Justice seems to be keeping up with "cyber jihadists" overseas.
Incredible to consider that in the U.S. websites such as the Washington-based MEMRI, which tracks and translates valuable information from the Jihadist front, has been banned from use at the office for (Canadian)government employees.
The Middle East Media Research Institute (MEMRI) explores the Middle East through the region's media. MEMRI bridges the language gap which exists between the West and the Middle East, providing timely translations of Arabic, Persian, and Turkish media, as well as original analysis of political, ideological, intellectual, social, cultural and religious trends in the Middle East.
As of a few days ago, GE IT, JP Morgan Chase, Defense Finance and Accounting Services, and—the Federal Government—all are now banning access to Jihad Watch.
Jihad Watch (anti-jihadist) is dedicated to bringing public attention to the role that jihad theology and ideology plays in the modern world, and to correcting popular misconceptions about the role of jihad and religion in modern-day conflicts.
The same employees, blocked from MEMRI and Jihad Watch, however, can visit CAIR on line, read anything about Islam and even get the Arab news.
"It is unfortunate that these people block the very information that we need in these times," one reader complained. "The Internet, for all its faults, has been the end of the stranglehold the politically correct media have long had on the news.
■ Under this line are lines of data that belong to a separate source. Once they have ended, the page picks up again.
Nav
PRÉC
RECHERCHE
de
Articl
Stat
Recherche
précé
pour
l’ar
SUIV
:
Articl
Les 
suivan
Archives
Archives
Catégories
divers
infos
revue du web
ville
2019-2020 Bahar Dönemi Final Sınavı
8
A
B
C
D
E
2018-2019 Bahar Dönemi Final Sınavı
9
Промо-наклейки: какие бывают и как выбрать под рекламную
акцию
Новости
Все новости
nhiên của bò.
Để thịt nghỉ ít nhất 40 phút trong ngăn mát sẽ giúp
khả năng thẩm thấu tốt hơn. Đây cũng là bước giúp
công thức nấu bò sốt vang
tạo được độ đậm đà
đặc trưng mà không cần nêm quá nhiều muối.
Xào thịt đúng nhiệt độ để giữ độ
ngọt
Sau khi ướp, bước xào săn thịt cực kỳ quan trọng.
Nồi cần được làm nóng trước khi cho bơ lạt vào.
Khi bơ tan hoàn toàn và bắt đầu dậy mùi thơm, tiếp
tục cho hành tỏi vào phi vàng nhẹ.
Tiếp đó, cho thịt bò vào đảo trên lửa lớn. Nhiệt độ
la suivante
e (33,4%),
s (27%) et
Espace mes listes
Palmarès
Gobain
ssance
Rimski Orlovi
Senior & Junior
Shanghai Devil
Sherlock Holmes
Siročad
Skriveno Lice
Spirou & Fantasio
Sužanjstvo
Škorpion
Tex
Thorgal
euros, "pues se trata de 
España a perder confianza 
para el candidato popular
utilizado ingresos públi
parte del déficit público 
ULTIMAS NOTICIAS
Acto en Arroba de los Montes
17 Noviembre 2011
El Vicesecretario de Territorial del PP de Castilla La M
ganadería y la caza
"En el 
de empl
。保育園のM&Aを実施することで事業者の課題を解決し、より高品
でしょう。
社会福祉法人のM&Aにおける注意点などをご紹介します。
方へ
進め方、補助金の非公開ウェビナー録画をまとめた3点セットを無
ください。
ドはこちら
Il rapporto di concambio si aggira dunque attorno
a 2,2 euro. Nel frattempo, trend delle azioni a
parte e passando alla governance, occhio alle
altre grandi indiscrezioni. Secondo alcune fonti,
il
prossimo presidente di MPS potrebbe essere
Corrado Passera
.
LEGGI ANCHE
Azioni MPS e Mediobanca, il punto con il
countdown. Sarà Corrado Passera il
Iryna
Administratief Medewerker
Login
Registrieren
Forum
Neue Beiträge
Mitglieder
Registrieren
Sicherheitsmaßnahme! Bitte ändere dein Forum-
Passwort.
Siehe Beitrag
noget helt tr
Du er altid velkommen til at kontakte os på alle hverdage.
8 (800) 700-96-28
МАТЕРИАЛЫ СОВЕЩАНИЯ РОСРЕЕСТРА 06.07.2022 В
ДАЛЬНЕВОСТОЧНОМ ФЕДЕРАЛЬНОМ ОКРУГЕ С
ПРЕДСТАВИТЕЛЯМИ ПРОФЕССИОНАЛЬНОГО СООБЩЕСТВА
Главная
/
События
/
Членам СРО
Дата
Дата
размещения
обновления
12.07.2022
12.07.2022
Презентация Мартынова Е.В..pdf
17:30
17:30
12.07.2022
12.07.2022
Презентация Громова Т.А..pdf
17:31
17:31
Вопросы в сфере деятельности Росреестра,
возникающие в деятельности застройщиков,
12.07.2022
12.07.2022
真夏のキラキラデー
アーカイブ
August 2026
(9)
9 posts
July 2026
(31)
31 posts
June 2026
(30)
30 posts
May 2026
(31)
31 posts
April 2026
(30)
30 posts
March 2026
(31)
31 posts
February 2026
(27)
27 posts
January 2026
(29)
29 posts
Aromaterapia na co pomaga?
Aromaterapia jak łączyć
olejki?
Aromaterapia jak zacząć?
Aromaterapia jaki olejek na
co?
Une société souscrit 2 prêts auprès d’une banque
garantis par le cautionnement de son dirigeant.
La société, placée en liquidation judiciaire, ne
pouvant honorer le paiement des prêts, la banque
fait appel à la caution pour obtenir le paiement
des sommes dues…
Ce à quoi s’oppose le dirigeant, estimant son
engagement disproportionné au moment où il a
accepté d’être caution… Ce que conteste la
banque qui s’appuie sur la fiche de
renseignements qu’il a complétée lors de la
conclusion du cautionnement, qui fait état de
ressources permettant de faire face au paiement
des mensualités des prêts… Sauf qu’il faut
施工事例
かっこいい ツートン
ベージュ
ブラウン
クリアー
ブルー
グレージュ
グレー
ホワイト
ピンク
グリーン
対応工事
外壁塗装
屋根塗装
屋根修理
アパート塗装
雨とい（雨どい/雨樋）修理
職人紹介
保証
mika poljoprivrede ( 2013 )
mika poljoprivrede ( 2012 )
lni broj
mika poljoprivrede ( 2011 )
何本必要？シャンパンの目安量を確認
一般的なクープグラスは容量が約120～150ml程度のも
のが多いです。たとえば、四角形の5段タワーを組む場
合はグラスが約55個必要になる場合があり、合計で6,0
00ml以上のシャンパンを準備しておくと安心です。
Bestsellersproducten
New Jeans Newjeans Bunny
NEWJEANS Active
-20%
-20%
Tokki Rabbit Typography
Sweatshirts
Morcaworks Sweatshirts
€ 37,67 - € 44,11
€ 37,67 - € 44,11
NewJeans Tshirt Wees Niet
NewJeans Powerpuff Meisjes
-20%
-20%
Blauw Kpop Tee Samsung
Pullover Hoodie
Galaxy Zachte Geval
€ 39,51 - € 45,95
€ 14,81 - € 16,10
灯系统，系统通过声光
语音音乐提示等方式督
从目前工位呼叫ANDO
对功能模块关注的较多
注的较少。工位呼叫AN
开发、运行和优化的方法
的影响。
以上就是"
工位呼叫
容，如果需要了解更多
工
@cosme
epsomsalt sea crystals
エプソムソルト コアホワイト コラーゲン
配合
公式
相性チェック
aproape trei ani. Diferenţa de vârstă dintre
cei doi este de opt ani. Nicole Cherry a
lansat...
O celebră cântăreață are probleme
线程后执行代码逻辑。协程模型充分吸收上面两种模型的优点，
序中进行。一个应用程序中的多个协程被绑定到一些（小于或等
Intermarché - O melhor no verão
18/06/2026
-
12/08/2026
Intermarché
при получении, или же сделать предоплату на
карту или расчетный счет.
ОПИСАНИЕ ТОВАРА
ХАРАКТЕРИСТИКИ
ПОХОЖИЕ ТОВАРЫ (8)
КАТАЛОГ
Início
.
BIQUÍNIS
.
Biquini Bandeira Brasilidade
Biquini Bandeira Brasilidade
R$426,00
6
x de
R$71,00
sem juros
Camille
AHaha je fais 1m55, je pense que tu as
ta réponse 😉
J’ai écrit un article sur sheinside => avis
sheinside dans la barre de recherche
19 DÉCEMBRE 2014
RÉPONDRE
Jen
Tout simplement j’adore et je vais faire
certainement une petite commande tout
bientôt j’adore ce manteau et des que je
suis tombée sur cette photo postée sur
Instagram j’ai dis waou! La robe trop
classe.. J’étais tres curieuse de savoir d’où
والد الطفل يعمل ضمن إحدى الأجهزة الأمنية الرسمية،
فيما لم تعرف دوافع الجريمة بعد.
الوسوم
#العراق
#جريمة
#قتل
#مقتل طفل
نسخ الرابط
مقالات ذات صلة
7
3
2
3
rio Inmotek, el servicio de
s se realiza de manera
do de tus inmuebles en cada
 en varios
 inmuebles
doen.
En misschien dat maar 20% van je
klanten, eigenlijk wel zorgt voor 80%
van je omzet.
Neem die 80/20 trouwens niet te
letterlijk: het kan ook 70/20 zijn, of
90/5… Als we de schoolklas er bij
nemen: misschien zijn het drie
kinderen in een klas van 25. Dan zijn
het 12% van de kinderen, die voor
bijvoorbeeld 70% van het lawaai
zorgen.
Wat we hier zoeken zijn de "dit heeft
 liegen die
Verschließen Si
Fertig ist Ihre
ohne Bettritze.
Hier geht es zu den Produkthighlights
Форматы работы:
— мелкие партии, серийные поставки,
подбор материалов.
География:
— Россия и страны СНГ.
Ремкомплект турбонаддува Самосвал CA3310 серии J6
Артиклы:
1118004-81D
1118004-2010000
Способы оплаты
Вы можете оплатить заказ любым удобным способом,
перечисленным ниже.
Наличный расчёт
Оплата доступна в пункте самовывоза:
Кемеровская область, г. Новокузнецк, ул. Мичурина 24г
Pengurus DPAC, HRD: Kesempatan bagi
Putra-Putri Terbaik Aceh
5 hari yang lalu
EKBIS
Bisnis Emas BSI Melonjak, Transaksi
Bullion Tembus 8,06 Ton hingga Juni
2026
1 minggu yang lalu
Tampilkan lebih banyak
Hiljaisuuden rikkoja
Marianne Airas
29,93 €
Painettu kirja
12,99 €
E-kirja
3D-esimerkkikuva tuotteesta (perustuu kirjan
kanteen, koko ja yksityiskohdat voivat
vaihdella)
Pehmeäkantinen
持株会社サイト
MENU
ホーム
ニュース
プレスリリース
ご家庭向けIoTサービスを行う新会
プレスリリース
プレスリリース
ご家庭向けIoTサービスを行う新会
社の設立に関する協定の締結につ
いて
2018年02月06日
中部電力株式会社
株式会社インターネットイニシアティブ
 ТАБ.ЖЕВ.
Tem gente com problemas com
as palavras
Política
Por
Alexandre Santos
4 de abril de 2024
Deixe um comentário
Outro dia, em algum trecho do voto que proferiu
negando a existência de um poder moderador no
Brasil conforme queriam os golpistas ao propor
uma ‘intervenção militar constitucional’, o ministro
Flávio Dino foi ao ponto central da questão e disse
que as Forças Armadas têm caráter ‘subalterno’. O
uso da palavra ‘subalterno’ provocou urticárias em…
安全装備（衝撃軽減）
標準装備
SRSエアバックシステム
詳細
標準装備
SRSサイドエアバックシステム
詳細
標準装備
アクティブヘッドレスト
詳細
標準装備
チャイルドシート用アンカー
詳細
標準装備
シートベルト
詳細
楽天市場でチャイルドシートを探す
Neither liberal or conservative news outlets dare to face the truth about the global jihad in any thoroughgoing or realistic way, but you can get it here—and I am not inclined to take lying down being vilified (as a hatemonger, which is apparently the pretext for the ban) and silence, when I am telling the truth. "
Meanwhile, "cyber jihadists" thrown out of business in Great Britain operate freely on Canada's Eastern Seaboard.